───── 文書本文 ─────

モノトーン・ミュージアムについて

明日からWiiにかじりつく予定なので、今のうちに説明しとこう。
時々やってくる「TRPGに興味ない人はおいてきぼり」なエントリです。
 
てことで、アイロニックメルヘンTRPG「モノトーン・ミュージアム」について。
アイロニック(Ironic:嘲笑的な、皮肉的な、反語的な)と言うように、端的に言うと、おとぎ話のようなメルヘン世界で、ダークヒーローものをプレイするというものです。
 
特徴は3つ。
舞台、御標、伽藍と異形です。

舞台

まず、おとぎ話のような中世ヨーロッパ風の世界を舞台にします。
これについては、PCで選択できる職業を説明すれば伝わるかと思います。
旅人、戦士、術者、賢者、僧侶、日陰者(シーフのような裏町の住人をこう呼びます。センスあると思います)のような、よく見る職業のほかに。

  • 其等(それら)。動物、植物、あるいは、無機物が立って歩いて言葉を話す。長靴を履いた猫とか出来ます。
  • 不死人。神に祝福されて、老化停止と無限に近い回復力で、永遠の命を授かった人。
  • 貴人。お姫様や王子様ですな。往々にして不死人だったりします。不死人になったから、貴族として奉られたというべきか。
  • からくり。永遠の寿命を持つロボットで、人間に仕えています。
  • 童子。子供です。時として、少年・少女は世界の真実を的確に見通します。

……要するに、メルヘン世界に出てくるような職業・種族は割と揃っています。

「御標」

2つ目の特徴は、世界を導くもの「御標」です。
これは、神から授かる天啓のようなものです。
 
たとえば、こんな感じ。
 
『桃太郎は鬼ヶ島に鬼退治に出かけて、見事、金銀財宝を持ち帰りました。めでたし、めでたし』
 
さて、この「御標」が下った場合、桃太郎の選択肢は2つ。
「実際に鬼退治に行く」か「御標に逆らって異形となるか」です。
 
この御標の場合、鬼退治に出かけると、金銀財宝を持ち帰ることが出来るっぽいです。
だからと言うわけではありませんが、桃太郎は、鬼退治に出かけることと、金銀財宝を持ち帰ることを努力しなければなりません。

─────

▸ **課題 1**: モノトーン・ミュージアムの紹介文で、よく見る職業とは別に箇条書きで挙げられている職業・種族の名前をすべて書き出せ。
▸ **課題 2**:
モノトーン・ミュージアムの紹介文をもとに、次の問いに答えよ。
(a) このTRPGの特徴として挙げられている3つは何か。
(b) 「日陰者」とはどのような者を呼ぶ名か。
(c) 桃太郎の例で、御標が下ったときの2つの選択肢は何か。
▸ **課題 3**: モノトーン・ミュージアムの紹介文のうち、「アイロニック(Ironic:嘲笑的な、皮」から「力で、永遠の命を授かった人。」までを書き写せ。

───── 記録データ ─────

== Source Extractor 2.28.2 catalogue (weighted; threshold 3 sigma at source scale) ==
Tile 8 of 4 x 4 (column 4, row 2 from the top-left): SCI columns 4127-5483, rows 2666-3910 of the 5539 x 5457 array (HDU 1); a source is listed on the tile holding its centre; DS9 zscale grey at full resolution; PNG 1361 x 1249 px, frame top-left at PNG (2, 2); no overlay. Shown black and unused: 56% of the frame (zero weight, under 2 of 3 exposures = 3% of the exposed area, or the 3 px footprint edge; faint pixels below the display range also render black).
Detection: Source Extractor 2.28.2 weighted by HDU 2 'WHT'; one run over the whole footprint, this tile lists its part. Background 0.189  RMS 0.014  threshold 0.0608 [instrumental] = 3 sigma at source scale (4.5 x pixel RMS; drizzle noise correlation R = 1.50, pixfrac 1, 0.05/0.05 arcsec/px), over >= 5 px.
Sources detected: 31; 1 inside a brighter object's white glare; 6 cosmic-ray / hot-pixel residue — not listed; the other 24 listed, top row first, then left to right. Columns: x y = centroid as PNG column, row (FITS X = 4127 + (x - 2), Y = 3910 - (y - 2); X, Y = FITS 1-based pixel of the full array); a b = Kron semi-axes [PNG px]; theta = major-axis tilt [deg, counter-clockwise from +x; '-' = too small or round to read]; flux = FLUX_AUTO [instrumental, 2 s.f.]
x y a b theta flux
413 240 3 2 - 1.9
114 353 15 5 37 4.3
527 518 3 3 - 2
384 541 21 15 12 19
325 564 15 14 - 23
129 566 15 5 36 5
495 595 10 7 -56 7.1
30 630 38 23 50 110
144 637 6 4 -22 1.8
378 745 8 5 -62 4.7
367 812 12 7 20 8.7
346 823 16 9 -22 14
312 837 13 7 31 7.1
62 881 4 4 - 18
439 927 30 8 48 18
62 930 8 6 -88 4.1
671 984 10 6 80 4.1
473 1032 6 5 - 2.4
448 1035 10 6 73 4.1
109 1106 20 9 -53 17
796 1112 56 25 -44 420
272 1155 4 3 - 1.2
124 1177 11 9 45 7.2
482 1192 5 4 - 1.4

─────

▸ **解答 1**:
其等(それら)
不死人
貴人
からくり
童子

▸ **解答 2**:
(a) 舞台、御標、伽藍と異形
(b) シーフのような裏町の住人
(c) 「実際に鬼退治に行く」か「御標に逆らって異形となる」か

▸ **解答 3**:
アイロニック(Ironic:嘲笑的な、皮肉的な、反語的な)と言うように、端的に言うと、おとぎ話のようなメルヘン世界で、ダークヒーローものをプレイするというものです。
 
特徴は3つ。
舞台、御標、伽藍と異形です。

舞台

まず、おとぎ話のような中世ヨーロッパ風の世界を舞台にします。
これについては、PCで選択できる職業を説明すれば伝わるかと思います。
旅人、戦士、術者、賢者、僧侶、日陰者(シーフのような裏町の住人をこう呼びます。センスあると思います)のような、よく見る職業のほかに。

  • 其等(それら)。動物、植物、あるいは、無機物が立って歩いて言葉を話す。長靴を履いた猫とか出来ます。
  • 不死人。神に祝福されて、老化停止と無限に近い回復力で、永遠の命を授かった人。